Many of these DevTeams work with the POA Foundation developers, community members and Independent Validators to the benefit of all. As a Public Blockchain, POA Network is free for anyone to deploy to with network fees (Gas) so small as to be fractions of conventional systems. Great DevTeams deploy their own independent support and monitoring systems which by default support and improve POA Network. Everyone wins.

We as Independent POA Validators should do our best to encourage network adoption in commercial, academic, industrial; all economic sectors. Doing so strengthens our blockchain, reduces costs and improves the system for everyone.

Jim O’Regan
January 22, 2019


#7

Well done. Thank you for sharing this.


#8

Jeff,

Love the idea of the buddy system personally. In order to push the concept forward, I think we would need to address one of the critical dissenting opinions to the concept. I believe concern was raised that pairing up validators could be seen as validators being affiliated with each other.

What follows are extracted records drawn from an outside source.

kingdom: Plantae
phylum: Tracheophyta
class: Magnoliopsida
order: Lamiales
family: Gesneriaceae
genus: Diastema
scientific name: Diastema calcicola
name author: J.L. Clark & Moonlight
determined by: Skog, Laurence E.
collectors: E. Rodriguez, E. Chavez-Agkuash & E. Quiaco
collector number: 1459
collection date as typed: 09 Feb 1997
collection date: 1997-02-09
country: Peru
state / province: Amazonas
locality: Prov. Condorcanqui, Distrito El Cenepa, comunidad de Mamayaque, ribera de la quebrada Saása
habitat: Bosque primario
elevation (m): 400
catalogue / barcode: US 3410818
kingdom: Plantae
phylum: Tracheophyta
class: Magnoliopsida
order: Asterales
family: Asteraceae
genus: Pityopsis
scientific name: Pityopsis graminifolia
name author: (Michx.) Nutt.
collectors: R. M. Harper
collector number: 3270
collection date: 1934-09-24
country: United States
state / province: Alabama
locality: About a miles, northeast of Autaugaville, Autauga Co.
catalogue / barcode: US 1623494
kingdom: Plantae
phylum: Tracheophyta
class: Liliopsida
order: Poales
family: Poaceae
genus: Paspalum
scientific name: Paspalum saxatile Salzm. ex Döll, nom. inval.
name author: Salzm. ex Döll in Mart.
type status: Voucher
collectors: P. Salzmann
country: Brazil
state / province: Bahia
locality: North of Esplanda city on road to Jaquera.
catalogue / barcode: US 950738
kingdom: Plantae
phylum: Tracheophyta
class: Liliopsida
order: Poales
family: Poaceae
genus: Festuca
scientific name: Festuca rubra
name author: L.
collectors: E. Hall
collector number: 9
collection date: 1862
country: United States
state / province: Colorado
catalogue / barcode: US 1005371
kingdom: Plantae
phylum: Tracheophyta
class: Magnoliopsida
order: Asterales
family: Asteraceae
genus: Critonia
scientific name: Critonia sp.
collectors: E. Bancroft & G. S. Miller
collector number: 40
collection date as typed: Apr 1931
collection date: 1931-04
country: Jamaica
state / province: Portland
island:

In my opinion, I don’t believe this is a significant issue, but it could be beneficial if the proposed system addresses this point. I have two ideas that may address the concern:

  1. Random selection. This would remove the risk that buddies choose each other for the purpose of being affiliated with one another.
  2. Rotations. Define a set period of time when two or more validators are buddies then rotate them out and randomly select again once the period ends.

These are just (slightly sleep deprived) ideas though, and I am completely open to thoughts and suggestions.


#9

I also like buddy system. I think the random selection, and maybe have like 3 or 4 buddies. As long as rotations are at least 1 year apart (even longer hopefully) so it’s not a mess keeping track who you currently are responsible for then I’d support this.


#10

Sounds reasonable. This way, we are responsible to help ourselves and our peers, and by doing so, we will hopefully have support ourselves when it may be needed most.